#### [Exercise aim]
Search the records for "Drone" and copy each line that holds it.

Extracted page text data

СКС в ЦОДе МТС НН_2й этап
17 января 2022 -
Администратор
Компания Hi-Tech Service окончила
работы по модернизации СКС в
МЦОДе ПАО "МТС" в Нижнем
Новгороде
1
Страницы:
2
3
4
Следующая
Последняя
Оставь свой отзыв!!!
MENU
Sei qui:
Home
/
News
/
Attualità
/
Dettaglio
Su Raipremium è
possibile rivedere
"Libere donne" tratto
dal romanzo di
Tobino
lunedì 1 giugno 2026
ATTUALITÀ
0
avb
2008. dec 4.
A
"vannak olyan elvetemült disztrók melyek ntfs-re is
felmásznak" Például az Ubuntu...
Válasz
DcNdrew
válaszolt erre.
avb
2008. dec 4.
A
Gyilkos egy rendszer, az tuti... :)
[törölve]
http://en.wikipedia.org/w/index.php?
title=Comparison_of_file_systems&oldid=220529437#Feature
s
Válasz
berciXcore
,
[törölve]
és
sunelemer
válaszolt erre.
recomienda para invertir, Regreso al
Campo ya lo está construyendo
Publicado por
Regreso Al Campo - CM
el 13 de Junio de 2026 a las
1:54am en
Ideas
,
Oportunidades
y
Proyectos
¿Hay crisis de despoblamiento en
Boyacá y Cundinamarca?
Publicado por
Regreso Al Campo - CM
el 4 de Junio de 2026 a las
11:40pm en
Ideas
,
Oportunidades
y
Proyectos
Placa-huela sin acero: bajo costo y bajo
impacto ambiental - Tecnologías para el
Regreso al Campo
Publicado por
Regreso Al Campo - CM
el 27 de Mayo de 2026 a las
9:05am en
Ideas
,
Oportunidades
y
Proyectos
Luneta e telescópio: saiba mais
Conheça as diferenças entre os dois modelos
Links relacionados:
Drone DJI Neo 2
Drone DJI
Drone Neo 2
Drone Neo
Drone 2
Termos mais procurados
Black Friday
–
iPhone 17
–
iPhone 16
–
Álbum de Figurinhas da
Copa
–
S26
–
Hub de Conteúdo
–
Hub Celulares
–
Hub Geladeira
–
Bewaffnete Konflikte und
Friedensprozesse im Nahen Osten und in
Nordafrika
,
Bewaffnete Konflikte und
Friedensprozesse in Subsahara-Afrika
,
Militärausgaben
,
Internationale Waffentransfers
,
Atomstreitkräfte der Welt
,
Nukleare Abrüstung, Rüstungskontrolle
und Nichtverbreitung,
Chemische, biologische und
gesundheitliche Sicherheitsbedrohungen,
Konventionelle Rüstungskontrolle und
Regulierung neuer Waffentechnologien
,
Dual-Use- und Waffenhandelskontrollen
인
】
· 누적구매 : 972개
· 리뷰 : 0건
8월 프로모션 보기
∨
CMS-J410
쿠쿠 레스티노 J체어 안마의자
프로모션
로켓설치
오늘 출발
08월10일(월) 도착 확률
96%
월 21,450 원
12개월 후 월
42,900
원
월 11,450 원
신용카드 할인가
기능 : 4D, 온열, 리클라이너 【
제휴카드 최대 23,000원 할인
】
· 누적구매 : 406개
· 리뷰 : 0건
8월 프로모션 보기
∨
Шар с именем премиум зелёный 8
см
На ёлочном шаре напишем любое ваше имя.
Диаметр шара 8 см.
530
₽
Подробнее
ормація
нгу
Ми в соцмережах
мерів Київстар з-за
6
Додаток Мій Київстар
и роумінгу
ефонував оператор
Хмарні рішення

#### [Exercise answer]
Drone DJI Neo 2
Drone DJI
Drone Neo 2
Drone Neo
Drone 2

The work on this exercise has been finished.